See the EAS Build docs for more information.
If you want to use EAS Build with a project not based on this template, see this PR for information about how your project can be set up to avoid an error during the build process.
Note: The eas-build-pre-install.sh
script makes EAS install Java in the MacOS environment when running a build for iOS. This ensures that shadow-cljs can be run in the EAS pipeline to build your ClojureScript code.
This repository provides a baseline setup for a React Native application. However newcomers may still have problems getting up in running "in 3 minutes" because of obscure dependencies on supporting tools such as the Java and Node runtimes. So while we can't definitively show every viable configuration, we can at least maintain what's known to work, especially when dependencies are bumped.
Expo SDK | 35 | 35 |
---|---|---|
clojure | 1.10.1 | 1.10.1 |
clojurescript | 1.10.520 | 1.10.597 |
expo-cli | 3.4.1 | 3.9.1 |
expo | 35.0.0 | 35.0.0 |
jdk | openjdk 1.8.0_222 | openjdk 1.8.0_222 |
node | 10.17.0 | 10.17.0 |
re-frame | 0.11.0-rc2 | 0.11.0-rc3 |
react | 16.9.0 | 16.9.0 |
react-native | 0.59.8 | 0.59.8 |
reagent | 0.9.0-rc2 | 0.9.0-rc3 |
shadow-cljs (cli) | 2.8.69 | 2.8.78 |
shadow-cljs (jar) | 2.8.69 | 2.8.78 |
yarn | 1.19.1 | 1.19.1 |
When in doubt, a script is provided in this repo (etc/toolchain-report
) to query what versions you have. This script is NOT needed for app development, building, or releasing, but may come in handy if you're having trouble getting up and running. toolchain-report
requires joker
, a portable and fast dialect of clojure implemented in go. See the joker repo on github for installation instructions.

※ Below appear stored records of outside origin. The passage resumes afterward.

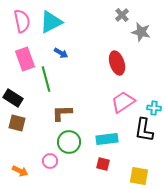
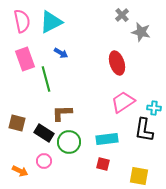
black rectangle: moved 31 px right, 35 px down
pink circle: moved 6 px left
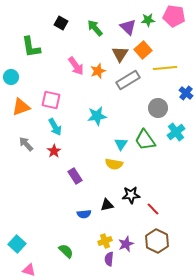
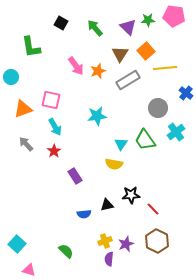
orange square: moved 3 px right, 1 px down
orange triangle: moved 2 px right, 2 px down
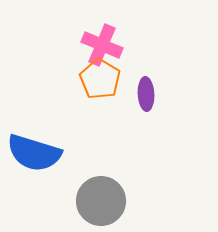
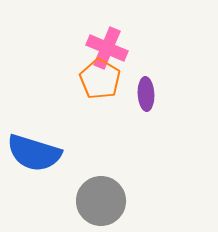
pink cross: moved 5 px right, 3 px down
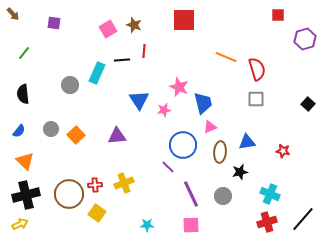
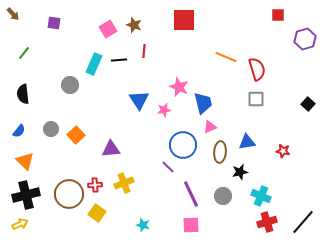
black line at (122, 60): moved 3 px left
cyan rectangle at (97, 73): moved 3 px left, 9 px up
purple triangle at (117, 136): moved 6 px left, 13 px down
cyan cross at (270, 194): moved 9 px left, 2 px down
black line at (303, 219): moved 3 px down
cyan star at (147, 225): moved 4 px left; rotated 16 degrees clockwise
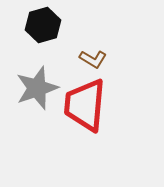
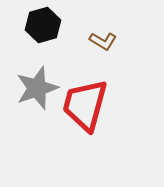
brown L-shape: moved 10 px right, 18 px up
red trapezoid: rotated 10 degrees clockwise
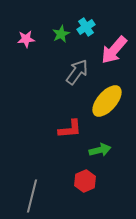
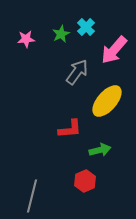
cyan cross: rotated 12 degrees counterclockwise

(This project is built from this example of his: https://github.com/thheller/reagent-expo)
The :app
build will create an app/index.js
. In release
mode that is the only file needed. In dev mode the app
directory will contain many more .js
files.
:init-fn
is called after all files are loaded and in the case of expo
must render something synchronously as it will otherwise complain about a missing root component. The shadow.expo/render-root
takes care of registration and setup.
Source maps don't seem to work properly. metro
propably doesn't read input source maps when converting sources as things are correctly mapped to the source .js files but not their sources.
Initial load in dev is quite slow since metro
processes the generated .js
files.
reagent.core
loads reagent.dom
which will load react-dom
which we don't have or need. Including the src/main/reagent/dom.cljs
to create an empty shell. Copied from re-natal.